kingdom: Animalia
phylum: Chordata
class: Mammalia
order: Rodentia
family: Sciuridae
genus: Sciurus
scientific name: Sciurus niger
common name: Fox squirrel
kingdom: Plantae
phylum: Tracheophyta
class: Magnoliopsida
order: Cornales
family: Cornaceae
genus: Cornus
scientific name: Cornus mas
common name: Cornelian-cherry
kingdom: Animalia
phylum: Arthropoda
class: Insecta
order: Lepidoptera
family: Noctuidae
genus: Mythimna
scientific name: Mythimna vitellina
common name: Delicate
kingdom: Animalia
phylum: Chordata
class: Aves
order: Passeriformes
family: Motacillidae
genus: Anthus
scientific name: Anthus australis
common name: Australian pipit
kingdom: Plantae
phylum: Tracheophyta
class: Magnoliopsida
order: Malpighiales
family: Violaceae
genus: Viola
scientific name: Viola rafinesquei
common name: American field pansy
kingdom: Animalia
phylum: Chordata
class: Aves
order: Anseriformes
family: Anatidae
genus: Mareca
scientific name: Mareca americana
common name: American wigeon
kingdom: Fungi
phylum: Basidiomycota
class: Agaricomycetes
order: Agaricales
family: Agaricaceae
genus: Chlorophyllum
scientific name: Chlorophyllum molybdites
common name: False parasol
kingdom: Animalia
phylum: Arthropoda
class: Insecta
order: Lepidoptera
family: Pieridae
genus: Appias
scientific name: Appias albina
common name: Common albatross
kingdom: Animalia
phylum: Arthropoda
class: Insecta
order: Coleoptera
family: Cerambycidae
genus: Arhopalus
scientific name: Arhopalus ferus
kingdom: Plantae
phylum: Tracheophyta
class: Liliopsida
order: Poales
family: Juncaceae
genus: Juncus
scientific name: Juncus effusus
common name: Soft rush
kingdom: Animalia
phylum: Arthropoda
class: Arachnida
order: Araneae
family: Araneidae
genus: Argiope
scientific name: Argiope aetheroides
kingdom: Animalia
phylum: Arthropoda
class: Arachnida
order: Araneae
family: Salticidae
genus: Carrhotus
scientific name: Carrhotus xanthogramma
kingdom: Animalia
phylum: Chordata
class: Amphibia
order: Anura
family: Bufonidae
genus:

- - -

What the exercise asks:
Express the lines from the very first one through the line with "scientific name: Mythimna vitellina" as a JSON list of strings, one string for each line and no strings for blank lines.

Answer to this problem:
[
  "kingdom: Animalia",
  "phylum: Chordata",
  "class: Mammalia",
  "order: Rodentia",
  "family: Sciuridae",
  "genus: Sciurus",
  "scientific name: Sciurus niger",
  "common name: Fox squirrel",
  "kingdom: Plantae",
  "phylum: Tracheophyta",
  "class: Magnoliopsida",
  "order: Cornales",
  "family: Cornaceae",
  "genus: Cornus",
  "scientific name: Cornus mas",
  "common name: Cornelian-cherry",
  "kingdom: Animalia",
  "phylum: Arthropoda",
  "class: Insecta",
  "order: Lepidoptera",
  "family: Noctuidae",
  "genus: Mythimna",
  "scientific name: Mythimna vitellina"
]